The piece that most "AI chess coach" products skip. After the LLM returns and before the response renders, a validator:

  1. Parses the response for every piece reference (e.g. "the rook on f1"), square reference (e.g. "control of d4"), and SAN move (e.g. "11. d5!").
  2. Loads the live chess.js board state for the position the user is asking about.
  3. Checks each claim. Is there a rook on f1? Is d5 a legal move in this position? Does the bishop on c4 actually attack h7?
  4. Discards or rewrites claims that don't check out.

The validator runs unconditionally. It is the reason coaching output is safe to act on during a game.

Maia-2 microservice

Twin Bot uses Maia-2 (NeurIPS 2024), a neural network trained on Lichess data to predict human moves at a target Elo. We don't run the model in our application backend — it lives as a FastAPI/PyTorch microservice on Hugging Face Spaces, called via an API proxy from Vercel. A daily cron pings the Hugging Face endpoint to keep it warm. Twin Bot can optionally be seeded with a public Lichess username's opening tree so the bot mirrors a specific player's repertoire as well as their target rating.

Retrieval layer (Neo4j)

The puzzle graph in Neo4j Aura holds 100,000+ Lichess puzzles, filtered by quality (popularity ≥ 60, plays ≥ 50, rating deviation ≤ 120) and structured across 46 tactical themes and 4 difficulty bands.
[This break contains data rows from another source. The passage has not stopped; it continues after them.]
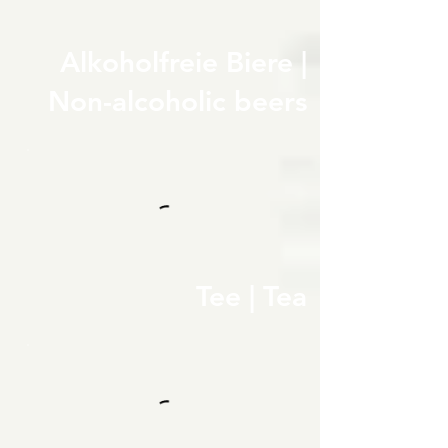
Alkoholfreie Biere |
Non-alcoholic beers
Tee | Tea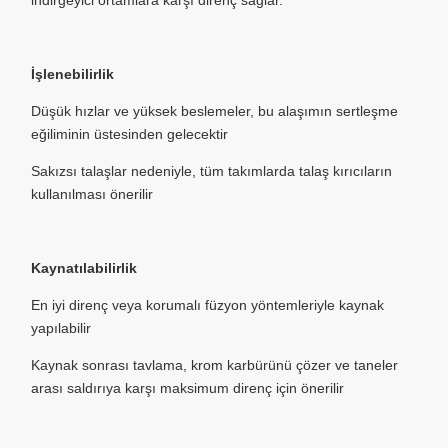
indirgeyici ortamlara karşı direnç sağlar.
İşlenebilirlik
Düşük hızlar ve yüksek beslemeler, bu alaşımın sertleşme
eğiliminin üstesinden gelecektir
Sakızsı talaşlar nedeniyle, tüm takımlarda talaş kırıcıların
kullanılması önerilir
Kaynatılabilirlik
En iyi direnç veya korumalı füzyon yöntemleriyle kaynak
yapılabilir
Kaynak sonrası tavlama, krom karbürünü çözer ve taneler
arası saldırıya karşı maksimum direnç için önerilir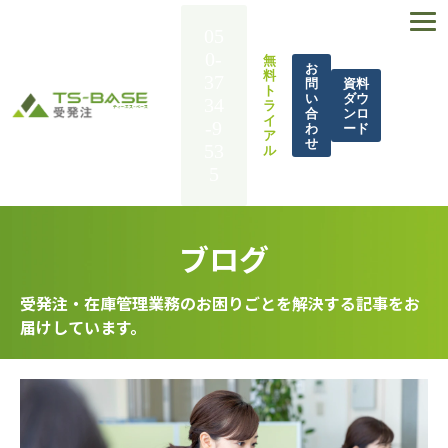
05
0-
無
お
料
37
問
資料
ト
い
ダウ
34
ラ
合
ンロ
イ
-9
わ
ード
ア
せ
53
ル
5
TS-BASE 受発注とは
ブログ
機能一覧
導入事例
受発注・在庫管理業務のお困りごとを解決する記事をお
届けしています。
解決できる課題
料金
BASE UP通信
お役立ち資料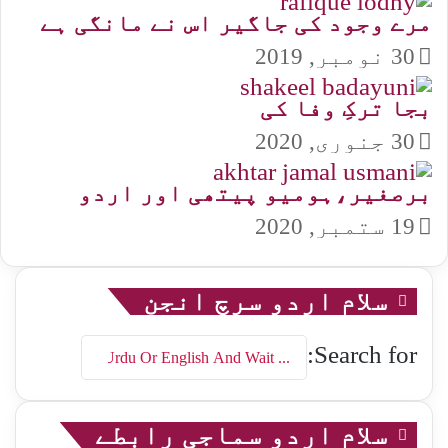
مرے وجود کی جاگیر اس نے مانگی ہے
30 نومبر, 2019
بجا ترکِ وفا کی
30 جنوری, 2020
برصغیر،ہومیو پیتھی اور اردو
19 ستمبر, 2020
سلام اردو سرچ انجن
Search for:
سلام اردو سماجی رابطے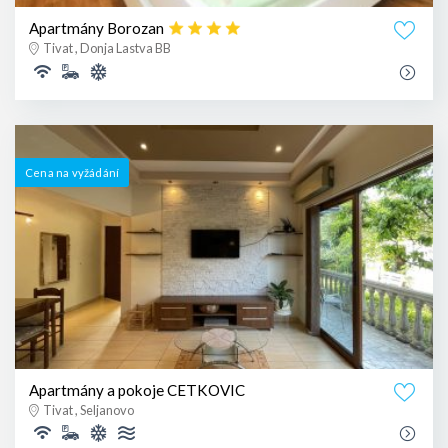
Apartmány Borozan
Tivat , Donja Lastva BB
Cena na vyžádání
Apartmány a pokoje CETKOVIC
Tivat , Seljanovo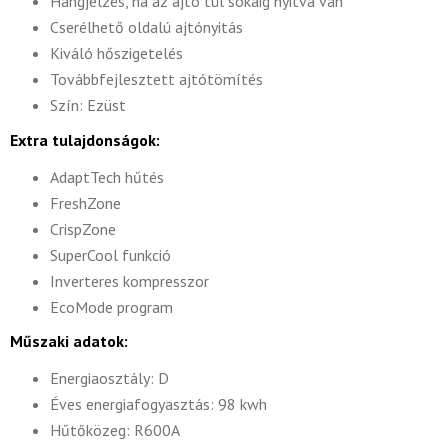
Hangjelzés, ha az ajtó túl sokáig nyitva van
Cserélhető oldalú ajtónyitás
Kiváló hőszigetelés
Továbbfejlesztett ajtótömítés
Szín: Ezüst
Extra tulajdonságok:
AdaptTech hűtés
FreshZone
CrispZone
SuperCool funkció
Inverteres kompresszor
EcoMode program
Műszaki adatok:
Energiaosztály: D
Éves energiafogyasztás: 98 kwh
Hűtőközeg: R600A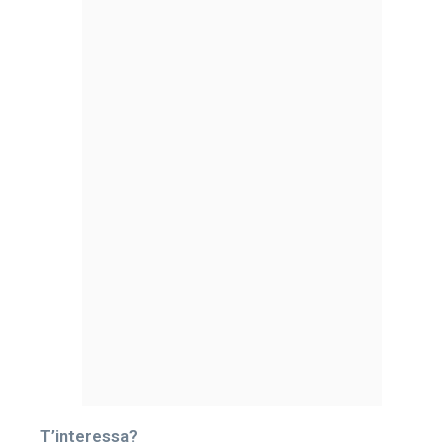
T’interessa?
Recommendation is a two-stage process:

  1. Graph traversal. Given the user's skill band, the tactical theme of their mistake, and their recent solve history, traverse the graph to find candidate puzzles in the right band and theme.
  2. 49-dimensional FEN cosine-similarity re-ranking. Project the FEN of the position the user just lost into a 49-dimensional vector, project each candidate puzzle's start FEN into the same space, rank by cosine similarity, return the top 3.
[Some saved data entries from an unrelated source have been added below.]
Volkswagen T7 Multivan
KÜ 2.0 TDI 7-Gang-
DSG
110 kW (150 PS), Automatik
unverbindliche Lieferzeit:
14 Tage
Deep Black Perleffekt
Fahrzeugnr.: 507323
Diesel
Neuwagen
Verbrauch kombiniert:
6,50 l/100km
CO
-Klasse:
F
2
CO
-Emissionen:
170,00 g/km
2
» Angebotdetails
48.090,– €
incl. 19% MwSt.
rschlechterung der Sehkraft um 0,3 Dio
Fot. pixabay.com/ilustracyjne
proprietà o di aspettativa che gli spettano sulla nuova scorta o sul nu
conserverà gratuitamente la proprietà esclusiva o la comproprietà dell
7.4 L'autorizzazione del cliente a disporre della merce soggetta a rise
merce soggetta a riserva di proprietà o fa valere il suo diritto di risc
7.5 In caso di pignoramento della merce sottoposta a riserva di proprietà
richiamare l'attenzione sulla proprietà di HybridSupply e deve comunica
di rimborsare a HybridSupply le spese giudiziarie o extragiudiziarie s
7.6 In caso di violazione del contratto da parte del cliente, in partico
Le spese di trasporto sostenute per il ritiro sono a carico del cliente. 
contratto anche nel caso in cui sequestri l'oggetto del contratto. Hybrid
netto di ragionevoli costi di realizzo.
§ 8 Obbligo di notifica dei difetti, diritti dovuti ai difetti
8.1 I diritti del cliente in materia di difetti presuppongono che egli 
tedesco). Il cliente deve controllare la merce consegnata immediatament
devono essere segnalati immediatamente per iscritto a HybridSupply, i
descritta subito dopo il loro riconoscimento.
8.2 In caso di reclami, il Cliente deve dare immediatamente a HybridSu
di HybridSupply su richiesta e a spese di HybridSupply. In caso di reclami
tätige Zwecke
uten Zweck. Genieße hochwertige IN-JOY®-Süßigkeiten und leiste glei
The output: training that matches the geometry of your mistake, not just its category.

Live play

Lichess OAuth 2.0 PKCE for sign-in. Dual-SSE streams (one for the game, one for board events) mirror the Lichess live game into the app, so you can analyse, chat with the coach, and play in the same surface.

Things we don't do

No paid tier. No advertising. No selling game data. No fine-tuned proprietary chess LLM (a fine-tuned LLM still hallucinates; the validator is what we trust).